- Education: BA, 1986, Stanford University DDS, 1990, UCSF School of Dentistry BSc, 1990, PhD, 1997, University of California, San Francisco
- Spouse: Sunil Kapila
- Scientific career
- Institutions: UCLA School of Dentistry UCSF School of Dentistry University of Michigan School of Dentistry
- Thesis: Specific domains of fibronectin modulate proteinase expression, apoptosis and invasion (1997)
- Website: dentistry.ucla.edu/research/labs/hernandez-kapila-lab

= Yvonne Hernandez-Kapila =

American periodontist and cell and molecular biologist

Yvonne L. Hernandez-Kapila is an American periodontist and cell and molecular biologist. She is a Professor of Dentistry in the Sections of Biosystems and Function and Periodontics, and the Felix and Mildred Yip Endowed Chair at the UCLA School of Dentistry. Hernandez-Kapila was elected a Fellow of the American Association for the Advancement of Science in 2025 for her work identifying "important host-microbe interactions and cellular and molecular mechanisms that govern oral cancer carcinogenesis and the pathogenesis of periodontal disease."

==Early life and education==
Hernandez-Kapila completed her Bachelor of Arts degree at Stanford University in 1986 before enrolling at the University of California, San Francisco (UCSF). While at UCSF, she earned her Bachelor of Science degree, Dental degree, and PhD.

==Career==
Following her PhD and professional training at UCSF, Hernandez-Kapila joined the faculty at the University of Michigan School of Dentistry in 2004. As an associate professor of Periodontics and Oral Medicine, her research team discovered that Ribosome-inactivating protein (RPI) plays a role in squamous-cell carcinoma cancer cells. They found that RPI communicated with a death receptor called Fas receptor and FAK during cell survival conditions. In November 2011, Hernandez-Kapila was appointed the inaugural Director of Global Initiatives at the School of Dentistry. As the Director, she launched three global engagement programs: the Kenya Summer Research Program, the Brazil-UM Exchange Program, and the United Nations Program. In 2013, Hernandez-Kapila was elected a Fellow of the International College of Dentists. The following year, she received the International Association for Dental Research 2014 Innovation in Oral Care Award. In 2015, Hernandez-Kapila led the first study into the effects of food-grade nisin on the oral microbiome.
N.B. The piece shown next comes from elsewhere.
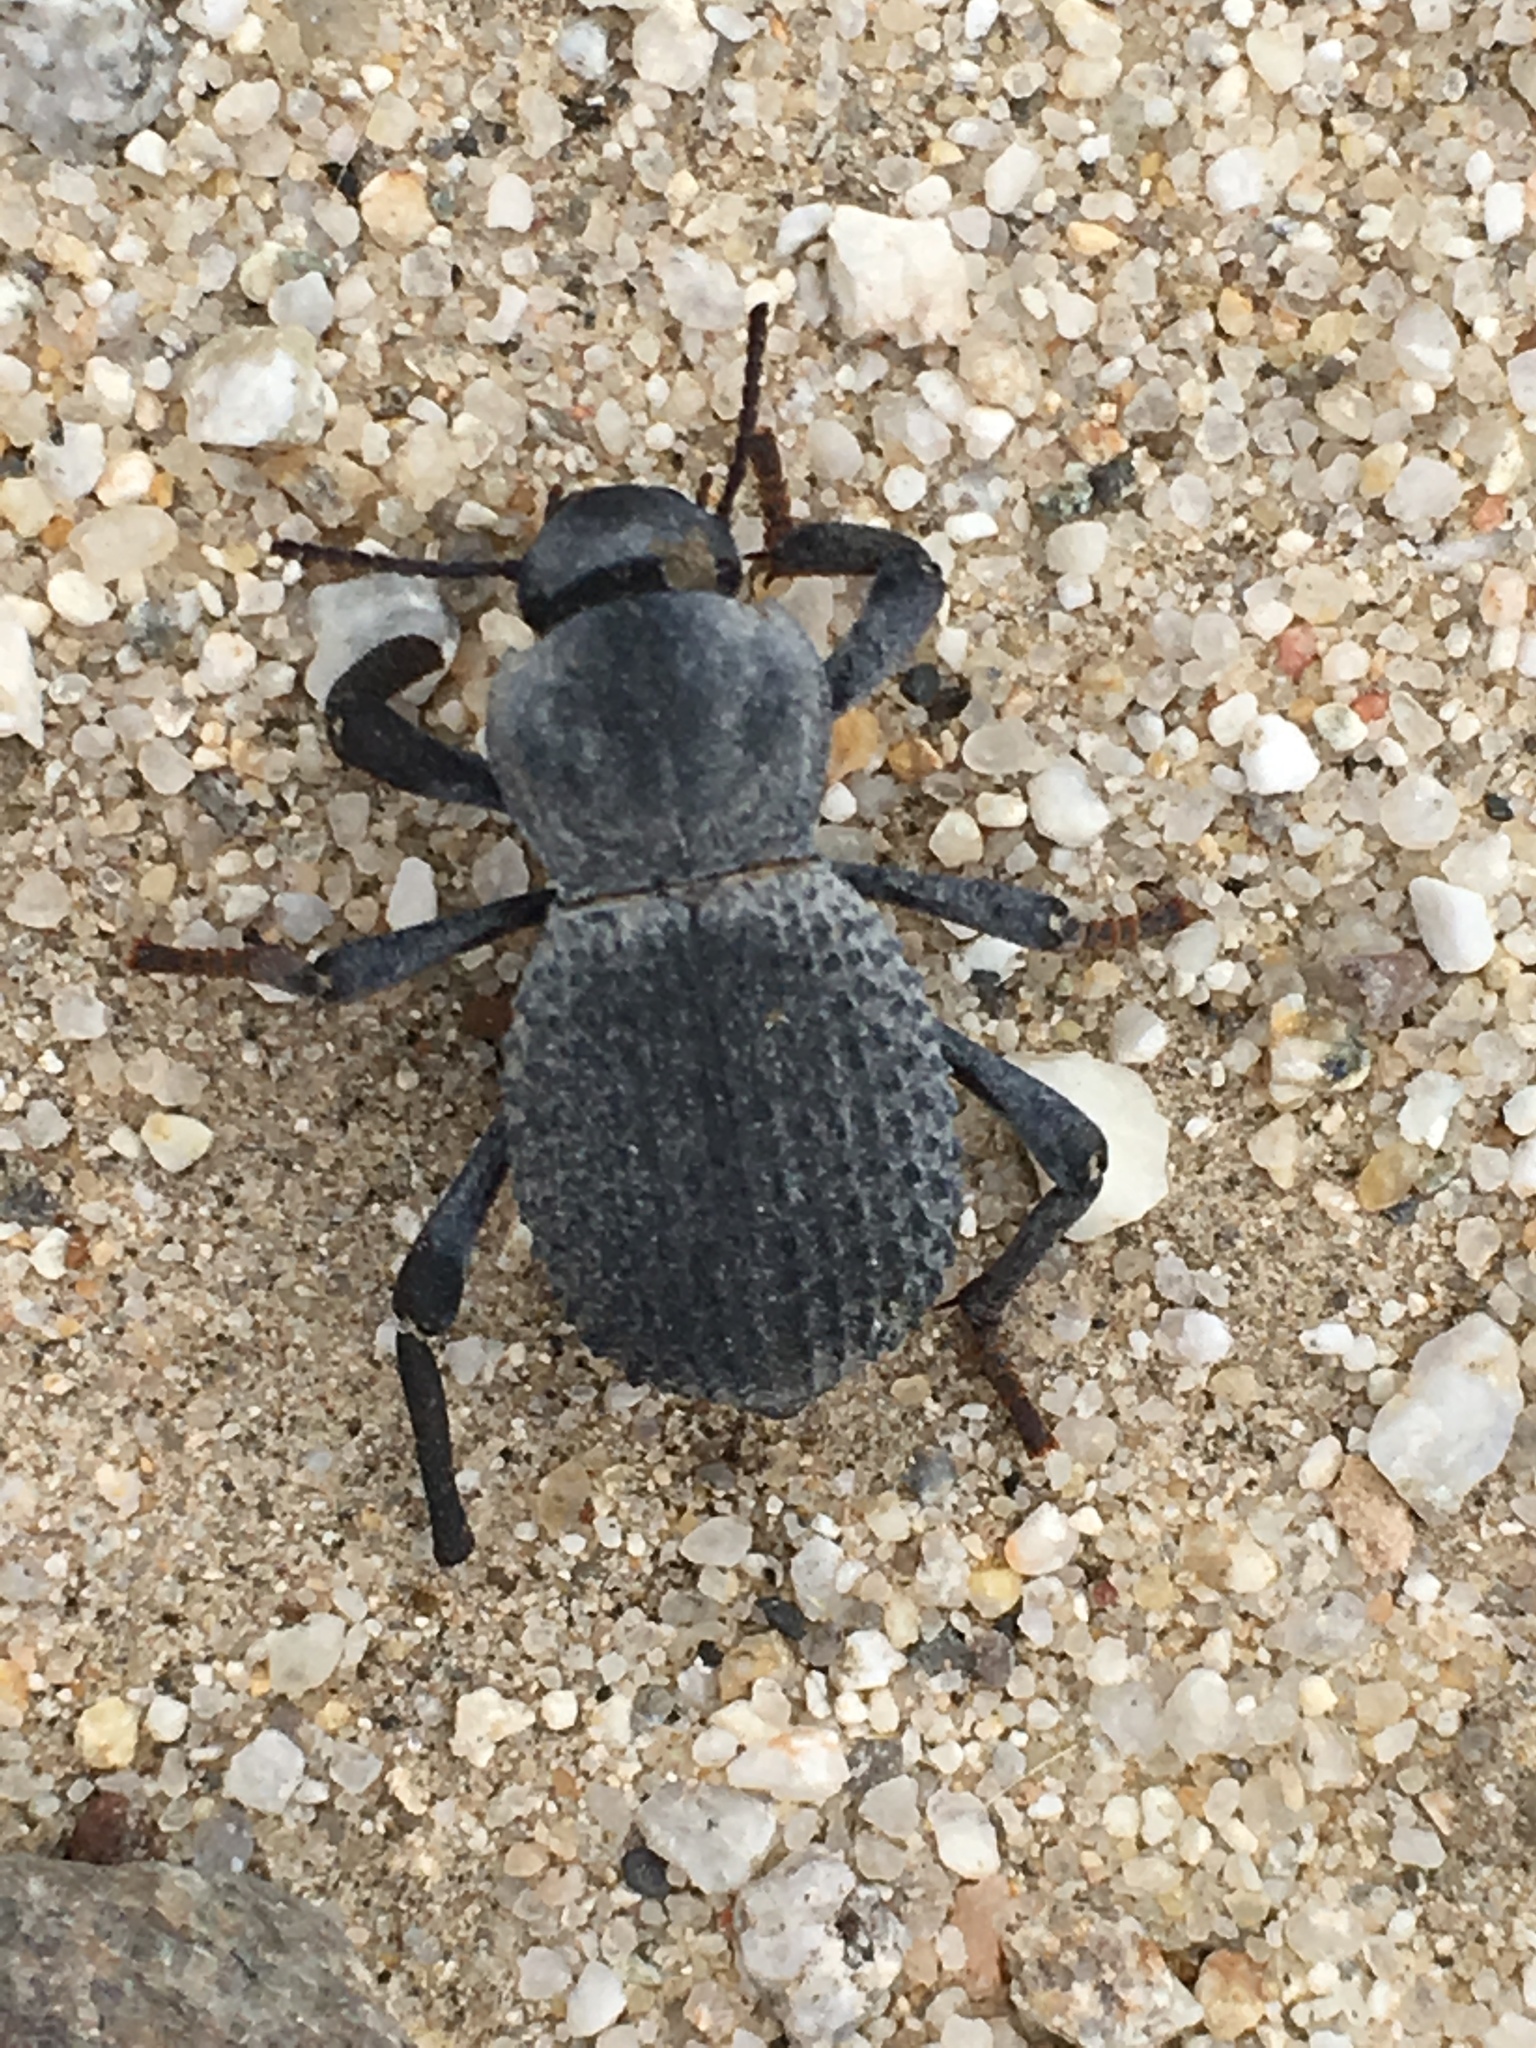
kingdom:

Hernandez-Kapila left the University of Michigan in 2016 to join UCSF as the R. Earl Robinson Endowed Distinguished Professor of Periodontology and Chair of the Division of Periodontology. While in this role, her research team proved that bacteria associated with gum disease can also encourage the growth of cancers in the head and mouth. Hernandez-Kapila eventually left UCSF in 2022 to become a Professor of Dentistry in the Sections of Biosystems and Function and Periodontics, and the Felix and Mildred Yip Endowed Chair at the UCLA School of Dentistry. In 2024, she received the Norton M. Ross Award for Excellence in Clinical Research. The following year, she was elected a Fellow of the American Association for the Advancement of Science for her work identifying "important host-microbe interactions and cellular and molecular mechanisms that govern oral cancer carcinogenesis and the pathogenesis of periodontal disease."